I miss Ruby on Rails

Me wearing my T-shirt from the first (2006) RailsconfMe wearing my T-shirt from the first (2006) Railsconf

I shipped my first Ruby On Rails app—an ecommerce website—in 2007. I had been writing PHP apps for a few years and working with Rails was a revelation. In fact, I was half finished writing that ecommerce site using PHP when I discovered Rails. I was so sure about Rails that I convinced the CEO to let me trash the PHP version and start over in Rails. It was worth it.

A few years later I drifted from writing code into more of a project management role. Of course I still work with developers every day, and have watched them chase newer, better” technologies for years. They seem to have collectively decided that a full-on JavaScript stack (Node/React/Vue/Nuxt/etc) is where we should be. Is it though?

I’ve been itching to write some code lately and found my chance in a Rails app we’d been working on for years. I wanted a small change to the way something worked in the app, so I cracked my knuckles, ran docker-compose and friends, made the changes, submitted a PR and Bam! my work was in production. Rails worked much the same as it did when I was using it regularly. That was comforting, given the rapid change and deprecation I see everywhere else.

It felt really good. It also made me think about Rails again. It made me think about monoliths vs microservices. I wondered why I became infatuated with microservices along with everyone else a few years back. I think that maybe it’s because splitting apps into a bunch of services provides us the opportunity to play with something new without needing to toss the entire system. As fun as this can be, it probably isn’t the best approach for most teams.

I guess what I’m learning is that I kind of miss Rails. I lament that we were, collectively, so eager to find something new that we forgot how easy and productive it is to build stuff in Rails. I read about the HEY Emal app stack and was reminded how refreshing it would be to work with a stable, (relatively) simple stack like that.
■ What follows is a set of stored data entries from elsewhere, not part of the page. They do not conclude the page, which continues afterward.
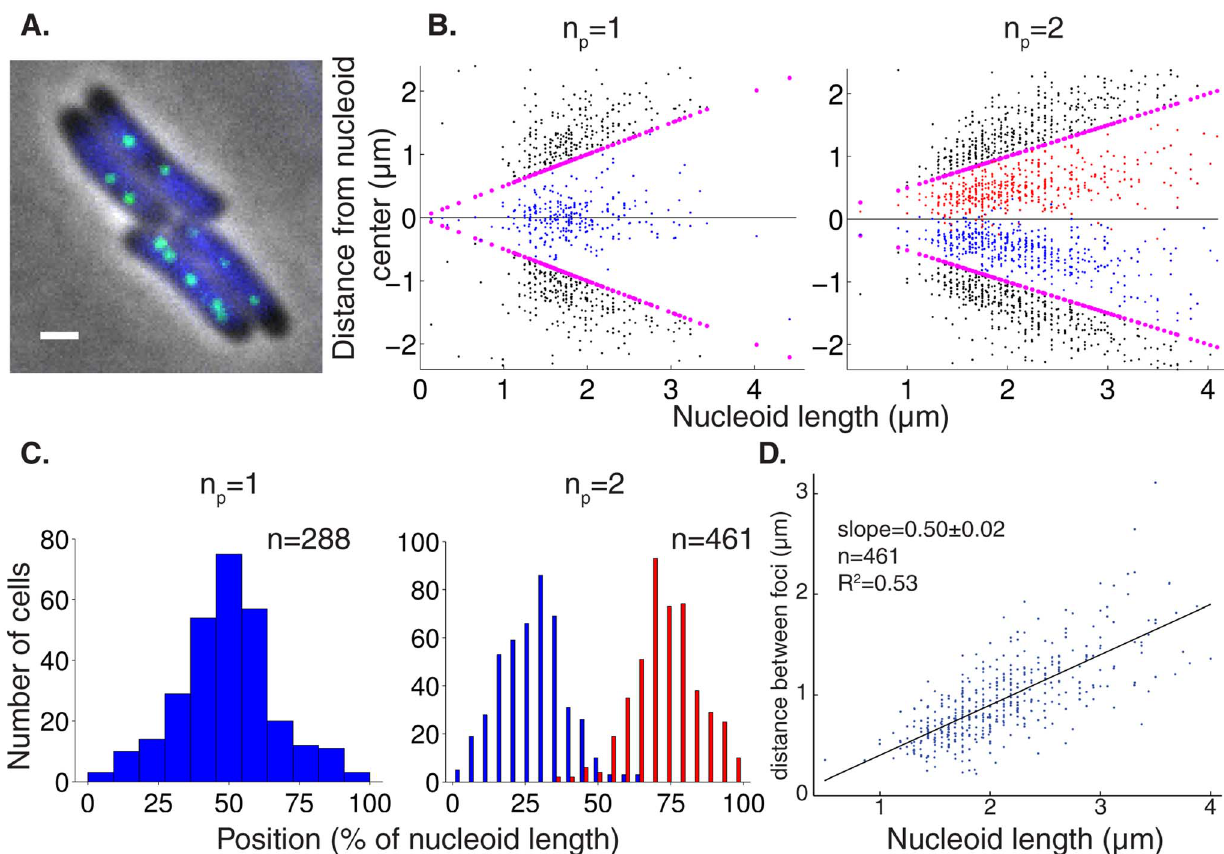
Fig. 1. Plasmid foci are equally spaced over the nucleoid. ( A ) Fluorescence localization of plasmid-binding protein ParB-GFP (green) and Hoechst DNA stain (blue) in representative WT E. coli cells. Scale bars: 1 m m; plasmid: pFS21 (mini-R1, parC1 + , parA + , parB::sfGFP , parC2 + ). ( B ) Scatter plot of plasmid foci positions (blue, red) with respect to nucleoid edges (purple) and cell edges (black) for wild-type cells with n p =1,2 plasmid foci. ( C ) Histograms of plasmid foci positions shown in ( B ) relative to nucleoid length. ( D ) Scatter plot (blue) of the interplasmid focus distance as a function of nucleoid length in cells exhibiting two plasmid foci. A least square fit (black line) indicates a slope of 0.5.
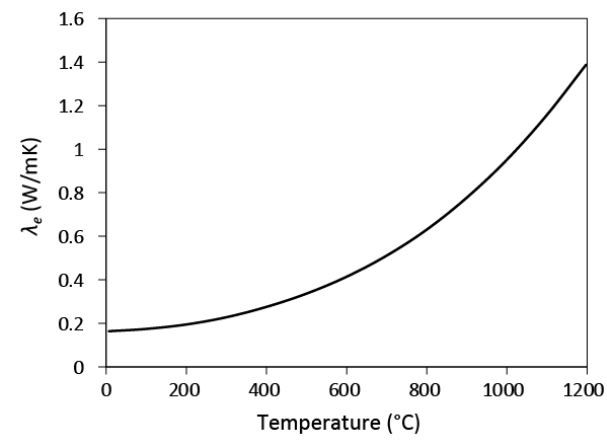
Figure 4. E ff ective thermal conductivity of the growing Figure 4. Effective thermal conductivity of the growing medium.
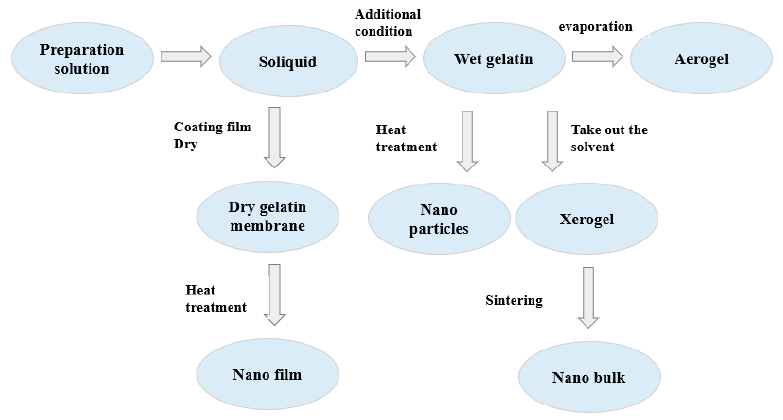
Figure 5. Nanofilm or nanoparticles by a sol–gel method.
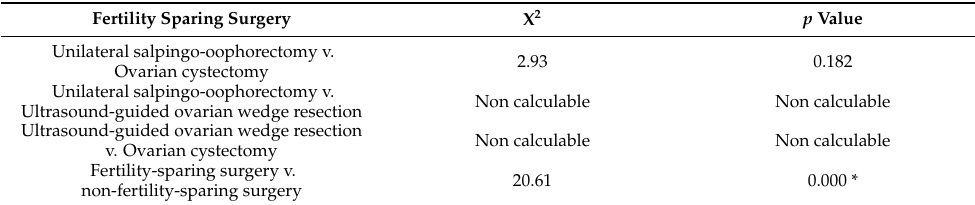
Table 5. Comparisons between types of fertility-sparing surgery and recurrence of Borderline Ovarian Tumour.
Yes, I know there are a shitload of Rails apps still out there, and more being built all the time, but if you follow current development events, the mindshare has moved on. I wonder if it was a mistake.

This is just me wondering what I should do about my recent urge to build something. I could, as I mentioned recently, go with something crazy like Clojure. Or, I could do what everyone else is doing and dive into JavaScript. Or… I could put on my old, comfortable Ruby on Rails T-shirt and perhaps actually get something done.